Black raspberries alter genes, slow cancer
A mix of chemicals found in black raspberries may more effectively prevent cancer development than single agents aimed at shutting down single genes, a new study shows.
Led by Dr. Gary D. Stoner, a chemoprevention researcher at Ohio State University's Comprehensive Cancer Center, researchers examined the effect of freeze-dried black raspberries on genes altered by a chemical carcinogen in an animal model of esophageal cancer.
"We have clearly shown that berries, which contain a variety of anticancer compounds, have a genome-wide effect on the expression of genes involved in cancer development," Stoner said in a prepared statement. "This suggests to us that a mixture of preventative agents, which berries provide, may more effectively prevent cancer than a single agent that targets only one or a few genes."
In the study, Stoner and his colleagues fed rats either a normal diet or a diet containing 5 percent black-raspberry powder. During the third week, half the animals in each diet group were injected three times with a chemical carcinogen, N-nitrosomethylbenzylamine. The animals continued consuming the diets during the week of carcinogen treatment.
After the third week, the researchers examined the animals' esophageal tissue, thereby capturing gene changes that occur early during the exposure. Their analyses included measuring the activity, or expression levels of 41,000 genes. In the carcinogen-treated animals, 2,261 of these genes showed changes in activity levels of greater than 50 percent.

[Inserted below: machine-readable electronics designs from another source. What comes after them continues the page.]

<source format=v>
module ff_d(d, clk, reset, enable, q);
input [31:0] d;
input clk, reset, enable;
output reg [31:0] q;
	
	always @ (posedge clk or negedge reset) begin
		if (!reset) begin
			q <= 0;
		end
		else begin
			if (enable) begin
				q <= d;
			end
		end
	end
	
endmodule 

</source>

Among the rats given freeze-dried black raspberry powder as part of their diet during the exposure, however, 460 of those genes were restored to normal activity. The findings appear in the Aug. 1, 2008 journal Cancer Research.
Stoner said that most of these "normalized" genes are associated with cell proliferation and death, cell attachment and movement, the growth of new blood vessels and other processes that contribute to cancer development. The tissue also appeared more normal and healthy.

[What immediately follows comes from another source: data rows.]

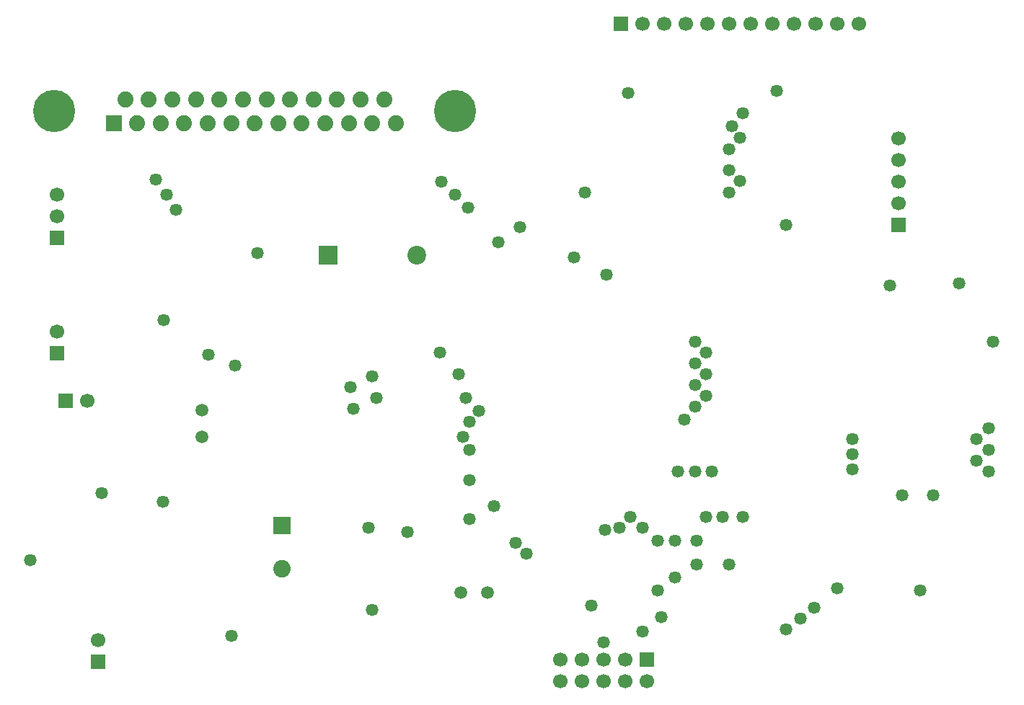
<source format=gbs>
G04 Layer_Color=16711935*
%FSLAX42Y42*%
%MOMM*%
G71*
G01*
G75*
%ADD55C,1.70*%
%ADD56R,1.70X1.70*%
%ADD57R,1.70X1.70*%
%ADD58C,2.20*%
%ADD59R,2.20X2.20*%
%ADD60C,1.50*%
%ADD61C,1.89*%
%ADD62R,1.89X1.89*%
%ADD63C,4.96*%
%ADD64R,2.05X2.05*%
%ADD65C,2.05*%
%ADD66C,1.47*%
D55*
X6553Y432D02*
D03*
Y686D02*
D03*
X6807Y432D02*
D03*
Y686D02*
D03*
X7061Y432D02*
D03*
Y686D02*
D03*
X7315Y432D02*
D03*
Y686D02*
D03*
X7569Y432D02*
D03*
X10058Y8153D02*
D03*
X9804D02*
D03*
X9550D02*
D03*
X9296D02*
D03*
X9042D02*
D03*
X8788D02*
D03*
X8534D02*
D03*
X8280D02*
D03*
X8026D02*
D03*
X7772D02*
D03*
X7518D02*
D03*
X635Y5893D02*
D03*
Y6147D02*
D03*
Y4534D02*
D03*
X997Y3721D02*
D03*
X10516Y6807D02*
D03*
Y6553D02*
D03*
Y6299D02*
D03*
Y6045D02*
D03*
X1118Y914D02*
D03*
D56*
X7569Y686D02*
D03*
X7264Y8153D02*
D03*
X743Y3721D02*
D03*
D57*
X635Y5639D02*
D03*
Y4280D02*
D03*
X10516Y5791D02*
D03*
X1118Y660D02*
D03*
D58*
X4866Y5436D02*
D03*
D59*
X3820D02*
D03*
D60*
X2337Y3299D02*
D03*
Y3609D02*
D03*
X5692Y1473D02*
D03*
X5382D02*
D03*
D61*
X4617Y6980D02*
D03*
X4479Y7264D02*
D03*
X4341Y6980D02*
D03*
X4203Y7264D02*
D03*
X4065Y6980D02*
D03*
X3927Y7264D02*
D03*
X3789Y6980D02*
D03*
X3651Y7264D02*
D03*
X3513Y6980D02*
D03*
X3375Y7264D02*
D03*
X3237Y6980D02*
D03*
X3099Y7264D02*
D03*
X2961Y6980D02*
D03*
X2823Y7264D02*
D03*
X2685Y6980D02*
D03*
X2547Y7264D02*
D03*
X2409Y6980D02*
D03*
X2270Y7264D02*
D03*
X2132Y6980D02*
D03*
X1994Y7264D02*
D03*
X1856Y6980D02*
D03*
X1718Y7264D02*
D03*
X1580Y6980D02*
D03*
X1442Y7264D02*
D03*
D62*
X1304Y6980D02*
D03*
D63*
X608Y7122D02*
D03*
X5313D02*
D03*
D64*
X3277Y2261D02*
D03*
D65*
Y1753D02*
D03*
D66*
X2692Y965D02*
D03*
X1168Y2642D02*
D03*
X330Y1854D02*
D03*
X10770Y1499D02*
D03*
X7341Y7341D02*
D03*
X4750Y2184D02*
D03*
X2997Y5461D02*
D03*
X6071Y5766D02*
D03*
X5817Y5588D02*
D03*
X5131Y4293D02*
D03*
X4343Y1270D02*
D03*
X7518Y1016D02*
D03*
X7061Y889D02*
D03*
X7734Y1181D02*
D03*
X6909Y1321D02*
D03*
X5359Y4039D02*
D03*
X5461Y5994D02*
D03*
X5309Y6147D02*
D03*
X5156Y6299D02*
D03*
X1930Y6147D02*
D03*
X2032Y5969D02*
D03*
X8534Y1803D02*
D03*
X1880Y2540D02*
D03*
X2413Y4267D02*
D03*
X5486Y2337D02*
D03*
X8128Y4420D02*
D03*
X11227Y5105D02*
D03*
X10414Y5080D02*
D03*
X9195Y5791D02*
D03*
X6833Y6172D02*
D03*
X8560Y6947D02*
D03*
X8687Y7100D02*
D03*
X8534Y6433D02*
D03*
Y6172D02*
D03*
X8661Y6306D02*
D03*
X8534Y6680D02*
D03*
X8661Y6814D02*
D03*
X9093Y7366D02*
D03*
X6706Y5410D02*
D03*
X7087Y5207D02*
D03*
X8001Y3505D02*
D03*
X8128Y3658D02*
D03*
X8255Y3785D02*
D03*
X8128Y3912D02*
D03*
Y4166D02*
D03*
X8255Y4039D02*
D03*
Y4293D02*
D03*
X7239Y2235D02*
D03*
X7518D02*
D03*
X7071Y2210D02*
D03*
X7366Y2362D02*
D03*
X8331Y2896D02*
D03*
X8128D02*
D03*
X7925D02*
D03*
X8687Y2362D02*
D03*
X8458D02*
D03*
X8255D02*
D03*
X8153Y2083D02*
D03*
X7899D02*
D03*
X7696D02*
D03*
X8153Y1803D02*
D03*
X7899Y1651D02*
D03*
X7696Y1499D02*
D03*
X9195Y1041D02*
D03*
X9369Y1165D02*
D03*
X9525Y1295D02*
D03*
X10922Y2616D02*
D03*
X10566D02*
D03*
X11633Y4420D02*
D03*
X11582Y3404D02*
D03*
X11430Y3277D02*
D03*
X11582Y2896D02*
D03*
Y3150D02*
D03*
X11430Y3023D02*
D03*
X9982Y2921D02*
D03*
Y3099D02*
D03*
Y3277D02*
D03*
X6020Y2057D02*
D03*
X6147Y1930D02*
D03*
X5766Y2489D02*
D03*
X5486Y2794D02*
D03*
X5436Y3759D02*
D03*
X5588Y3607D02*
D03*
X5486Y3480D02*
D03*
X5410Y3302D02*
D03*
X5486Y3150D02*
D03*
X1803Y6325D02*
D03*
X4343Y4013D02*
D03*
X4394Y3759D02*
D03*
X4089Y3886D02*
D03*
X4115Y3632D02*
D03*
X4293Y2235D02*
D03*
X1892Y4674D02*
D03*
X2730Y4140D02*
D03*
X9804Y1524D02*
D03*
M02*

</source>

The study also helped identify 53 genes that may play a fundamental role in early cancer development and may therefore be important targets for therapeutic agents. Of the 462 genes restored to normal by the berries, 53 of them were also returned to normal by a second chemoprevention agent tested during a companion study.
"Because both berries and the second agent maintain near-normal levels of expression of these 53 genes, we believe their early deregulation may be especially important in the development of esophageal cancer," Stoner says.
Black raspberries have vitamins, minerals, phenols and phytosterols, many of which individually are known to prevent cancer in animals, according to Stoner.
"What's emerging from studies in cancer chemoprevention is that using single compounds alone is not enough," Stoner says. "And berries are not enough. We never get 100 percent tumor inhibition with berries. So we need to think about another food that we can add to them that will boost the chemopreventive activities of berries alone."